DOCUMENT SECTION Block Start
Hedgemon Lewis (February 25, 1946 – March 31, 2020) was an American professional boxer and trainer. He held the NYSAC welterweight world title in 1972 and challenged for welterweight world championships on three occasions; the unified WBA, and WBC titles twice in 1971 and 1974; and the WBC title in 1976. As an amateur, he won the National Golden Gloves lightweight title in 1964 and the welterweight title in 1966.

Professional career

Lewis was initially taken under the wing of Detroit-based coach Luther Burgess, who presided over his formative boxing years and was later trained by Eddie Futch. Due to Lewis’s exciting style, he soon attracted the attention of Hollywood. His management company consisted of actors and entertainment stars such as Ryan O'Neal, Bill Cosby and Robert Goulet.
DOCUMENT SECTION Block End
SOURCE INFORMATION Block Start
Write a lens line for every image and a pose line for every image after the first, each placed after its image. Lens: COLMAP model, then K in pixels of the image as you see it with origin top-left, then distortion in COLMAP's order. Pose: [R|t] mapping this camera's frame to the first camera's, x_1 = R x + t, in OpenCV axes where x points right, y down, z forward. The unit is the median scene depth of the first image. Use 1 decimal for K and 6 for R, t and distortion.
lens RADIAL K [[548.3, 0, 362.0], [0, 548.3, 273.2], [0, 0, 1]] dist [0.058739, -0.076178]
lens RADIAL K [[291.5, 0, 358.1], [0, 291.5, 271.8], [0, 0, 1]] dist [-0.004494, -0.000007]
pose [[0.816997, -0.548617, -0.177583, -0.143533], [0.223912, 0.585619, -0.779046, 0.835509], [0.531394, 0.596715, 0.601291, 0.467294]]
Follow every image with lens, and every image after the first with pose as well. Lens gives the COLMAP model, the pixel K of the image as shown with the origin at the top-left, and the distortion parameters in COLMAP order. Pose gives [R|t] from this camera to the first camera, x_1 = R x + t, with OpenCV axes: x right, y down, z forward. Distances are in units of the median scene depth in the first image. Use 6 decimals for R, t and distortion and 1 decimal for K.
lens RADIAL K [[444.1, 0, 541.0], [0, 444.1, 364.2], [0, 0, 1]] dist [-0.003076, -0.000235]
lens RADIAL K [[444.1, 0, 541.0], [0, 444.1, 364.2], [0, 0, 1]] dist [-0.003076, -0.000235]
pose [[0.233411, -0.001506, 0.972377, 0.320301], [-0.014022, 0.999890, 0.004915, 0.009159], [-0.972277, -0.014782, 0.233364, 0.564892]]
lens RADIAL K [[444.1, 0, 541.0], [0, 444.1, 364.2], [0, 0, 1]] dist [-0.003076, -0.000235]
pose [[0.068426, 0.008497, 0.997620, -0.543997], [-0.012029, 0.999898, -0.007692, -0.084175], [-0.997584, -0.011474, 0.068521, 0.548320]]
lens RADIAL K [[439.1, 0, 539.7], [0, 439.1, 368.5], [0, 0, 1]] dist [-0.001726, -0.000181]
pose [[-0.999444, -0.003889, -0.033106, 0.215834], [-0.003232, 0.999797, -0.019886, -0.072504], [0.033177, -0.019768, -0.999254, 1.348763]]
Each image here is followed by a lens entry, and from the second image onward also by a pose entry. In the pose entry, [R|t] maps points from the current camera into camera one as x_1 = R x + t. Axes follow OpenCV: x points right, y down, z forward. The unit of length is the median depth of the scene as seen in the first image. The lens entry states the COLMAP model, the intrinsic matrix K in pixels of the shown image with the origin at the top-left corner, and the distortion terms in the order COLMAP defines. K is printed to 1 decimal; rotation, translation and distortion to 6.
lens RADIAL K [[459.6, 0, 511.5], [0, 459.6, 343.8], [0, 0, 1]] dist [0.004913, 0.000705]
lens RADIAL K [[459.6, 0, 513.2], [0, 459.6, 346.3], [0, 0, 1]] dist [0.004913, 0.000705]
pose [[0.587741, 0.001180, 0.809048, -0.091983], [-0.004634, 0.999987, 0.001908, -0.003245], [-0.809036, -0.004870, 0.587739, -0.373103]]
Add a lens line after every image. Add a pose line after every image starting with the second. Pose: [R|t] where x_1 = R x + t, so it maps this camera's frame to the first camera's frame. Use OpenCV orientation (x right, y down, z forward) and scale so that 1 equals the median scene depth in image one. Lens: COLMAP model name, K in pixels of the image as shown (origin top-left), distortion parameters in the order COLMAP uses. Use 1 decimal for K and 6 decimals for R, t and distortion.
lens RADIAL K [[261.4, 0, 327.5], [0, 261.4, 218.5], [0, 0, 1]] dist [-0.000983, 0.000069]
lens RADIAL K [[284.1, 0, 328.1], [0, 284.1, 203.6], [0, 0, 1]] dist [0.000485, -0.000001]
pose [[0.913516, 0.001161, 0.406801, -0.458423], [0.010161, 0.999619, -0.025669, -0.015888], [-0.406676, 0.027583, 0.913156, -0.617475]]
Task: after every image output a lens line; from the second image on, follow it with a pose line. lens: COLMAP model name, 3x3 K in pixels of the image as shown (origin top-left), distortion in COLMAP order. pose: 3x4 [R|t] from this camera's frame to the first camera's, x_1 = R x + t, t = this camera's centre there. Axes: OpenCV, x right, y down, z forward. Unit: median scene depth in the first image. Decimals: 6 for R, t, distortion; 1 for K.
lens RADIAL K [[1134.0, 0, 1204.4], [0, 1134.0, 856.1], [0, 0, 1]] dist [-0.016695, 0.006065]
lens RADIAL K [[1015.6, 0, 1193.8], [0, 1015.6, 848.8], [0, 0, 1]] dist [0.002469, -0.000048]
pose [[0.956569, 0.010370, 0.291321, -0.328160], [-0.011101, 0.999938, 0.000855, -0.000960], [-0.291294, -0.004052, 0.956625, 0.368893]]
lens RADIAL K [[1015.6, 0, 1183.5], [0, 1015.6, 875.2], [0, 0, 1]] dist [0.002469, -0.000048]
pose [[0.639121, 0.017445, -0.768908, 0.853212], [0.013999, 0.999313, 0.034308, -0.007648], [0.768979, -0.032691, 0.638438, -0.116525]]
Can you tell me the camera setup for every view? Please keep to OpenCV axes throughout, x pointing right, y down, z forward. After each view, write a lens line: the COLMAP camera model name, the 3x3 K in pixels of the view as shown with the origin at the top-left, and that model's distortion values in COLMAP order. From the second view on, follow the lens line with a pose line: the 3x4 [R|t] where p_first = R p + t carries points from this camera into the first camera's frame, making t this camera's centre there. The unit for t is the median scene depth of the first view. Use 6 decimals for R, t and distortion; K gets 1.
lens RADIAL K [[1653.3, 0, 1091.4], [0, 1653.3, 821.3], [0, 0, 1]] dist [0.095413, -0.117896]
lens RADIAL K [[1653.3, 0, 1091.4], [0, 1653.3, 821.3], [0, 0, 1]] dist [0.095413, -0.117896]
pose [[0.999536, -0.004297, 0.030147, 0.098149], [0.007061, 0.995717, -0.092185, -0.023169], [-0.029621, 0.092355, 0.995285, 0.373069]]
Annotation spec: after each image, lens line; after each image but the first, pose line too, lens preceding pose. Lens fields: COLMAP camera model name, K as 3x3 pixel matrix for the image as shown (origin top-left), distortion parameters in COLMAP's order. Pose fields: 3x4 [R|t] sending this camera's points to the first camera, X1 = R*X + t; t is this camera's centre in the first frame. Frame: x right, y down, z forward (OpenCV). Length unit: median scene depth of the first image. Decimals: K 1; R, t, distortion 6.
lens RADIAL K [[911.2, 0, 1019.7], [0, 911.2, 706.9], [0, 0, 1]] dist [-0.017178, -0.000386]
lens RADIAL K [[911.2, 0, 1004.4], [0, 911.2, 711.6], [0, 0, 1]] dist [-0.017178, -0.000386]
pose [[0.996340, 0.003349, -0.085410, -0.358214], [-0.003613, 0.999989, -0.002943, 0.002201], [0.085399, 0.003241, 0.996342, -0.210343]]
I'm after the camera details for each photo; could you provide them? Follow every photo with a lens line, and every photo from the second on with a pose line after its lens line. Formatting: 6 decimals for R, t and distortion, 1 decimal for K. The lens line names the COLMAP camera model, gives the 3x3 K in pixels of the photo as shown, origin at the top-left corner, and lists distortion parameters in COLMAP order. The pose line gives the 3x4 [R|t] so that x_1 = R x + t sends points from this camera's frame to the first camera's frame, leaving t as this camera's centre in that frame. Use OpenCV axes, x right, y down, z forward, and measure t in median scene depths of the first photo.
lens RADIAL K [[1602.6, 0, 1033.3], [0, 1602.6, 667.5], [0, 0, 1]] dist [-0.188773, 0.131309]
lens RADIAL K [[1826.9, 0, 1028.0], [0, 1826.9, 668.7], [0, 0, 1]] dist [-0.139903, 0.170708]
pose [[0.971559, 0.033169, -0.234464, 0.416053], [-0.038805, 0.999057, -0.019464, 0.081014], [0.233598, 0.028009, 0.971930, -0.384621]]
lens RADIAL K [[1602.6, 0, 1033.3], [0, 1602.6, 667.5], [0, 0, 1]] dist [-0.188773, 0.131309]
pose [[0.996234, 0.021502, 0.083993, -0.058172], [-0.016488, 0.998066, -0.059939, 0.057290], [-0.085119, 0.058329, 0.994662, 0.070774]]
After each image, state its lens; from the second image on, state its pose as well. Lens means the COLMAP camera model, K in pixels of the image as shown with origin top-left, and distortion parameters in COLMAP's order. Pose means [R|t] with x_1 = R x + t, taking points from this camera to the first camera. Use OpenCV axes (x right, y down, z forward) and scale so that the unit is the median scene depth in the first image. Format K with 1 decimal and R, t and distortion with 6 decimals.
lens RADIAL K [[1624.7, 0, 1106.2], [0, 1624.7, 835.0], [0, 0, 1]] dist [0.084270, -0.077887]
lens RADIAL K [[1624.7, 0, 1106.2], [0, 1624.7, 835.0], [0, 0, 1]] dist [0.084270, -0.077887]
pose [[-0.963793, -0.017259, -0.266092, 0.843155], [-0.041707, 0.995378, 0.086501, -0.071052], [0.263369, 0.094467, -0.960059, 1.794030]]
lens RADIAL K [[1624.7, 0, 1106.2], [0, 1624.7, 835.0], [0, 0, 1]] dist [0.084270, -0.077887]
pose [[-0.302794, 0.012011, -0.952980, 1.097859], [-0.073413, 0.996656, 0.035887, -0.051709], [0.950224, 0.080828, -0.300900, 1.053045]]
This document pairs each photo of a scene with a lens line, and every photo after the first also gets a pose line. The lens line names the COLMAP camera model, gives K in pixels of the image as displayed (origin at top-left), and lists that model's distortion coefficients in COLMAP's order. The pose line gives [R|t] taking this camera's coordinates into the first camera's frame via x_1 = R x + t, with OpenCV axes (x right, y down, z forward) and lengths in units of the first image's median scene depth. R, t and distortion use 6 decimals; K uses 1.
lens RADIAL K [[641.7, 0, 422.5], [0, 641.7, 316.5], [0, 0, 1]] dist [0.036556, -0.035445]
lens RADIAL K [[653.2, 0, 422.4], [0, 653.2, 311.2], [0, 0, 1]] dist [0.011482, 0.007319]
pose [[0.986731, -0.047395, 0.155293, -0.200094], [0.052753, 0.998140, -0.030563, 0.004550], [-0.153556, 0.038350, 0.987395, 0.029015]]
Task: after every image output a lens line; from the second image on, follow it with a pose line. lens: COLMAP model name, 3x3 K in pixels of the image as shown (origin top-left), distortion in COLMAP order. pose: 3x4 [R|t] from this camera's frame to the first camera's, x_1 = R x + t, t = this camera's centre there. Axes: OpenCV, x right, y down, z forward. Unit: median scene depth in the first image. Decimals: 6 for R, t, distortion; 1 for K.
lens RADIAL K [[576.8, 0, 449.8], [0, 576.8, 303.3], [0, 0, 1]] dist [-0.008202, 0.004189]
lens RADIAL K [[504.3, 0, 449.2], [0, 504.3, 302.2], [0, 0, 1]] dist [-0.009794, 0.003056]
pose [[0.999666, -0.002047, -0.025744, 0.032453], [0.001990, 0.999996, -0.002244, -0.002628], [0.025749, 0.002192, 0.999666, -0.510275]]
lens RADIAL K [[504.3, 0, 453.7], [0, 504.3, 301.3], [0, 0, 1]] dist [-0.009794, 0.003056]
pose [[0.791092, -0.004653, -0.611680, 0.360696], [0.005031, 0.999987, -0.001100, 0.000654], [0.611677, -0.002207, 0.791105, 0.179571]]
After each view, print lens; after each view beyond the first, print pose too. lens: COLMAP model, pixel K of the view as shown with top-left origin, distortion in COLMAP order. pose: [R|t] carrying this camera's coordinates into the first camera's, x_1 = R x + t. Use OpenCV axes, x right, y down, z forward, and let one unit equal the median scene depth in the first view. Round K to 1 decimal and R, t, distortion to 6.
SOURCE INFORMATION Block End
■ ASSIGNMENT:
Please answer these questions using the text on Hedgemon Lewis:
1. In what year did Lewis hold the NYSAC welterweight world title?
2. Which National Golden Gloves title did he win in 1964?
3. What was the name of the Detroit-based coach who first took him under his wing?

■ EXPECTED ANSWER:
1. 1972
2. The lightweight title
3. Luther Burgess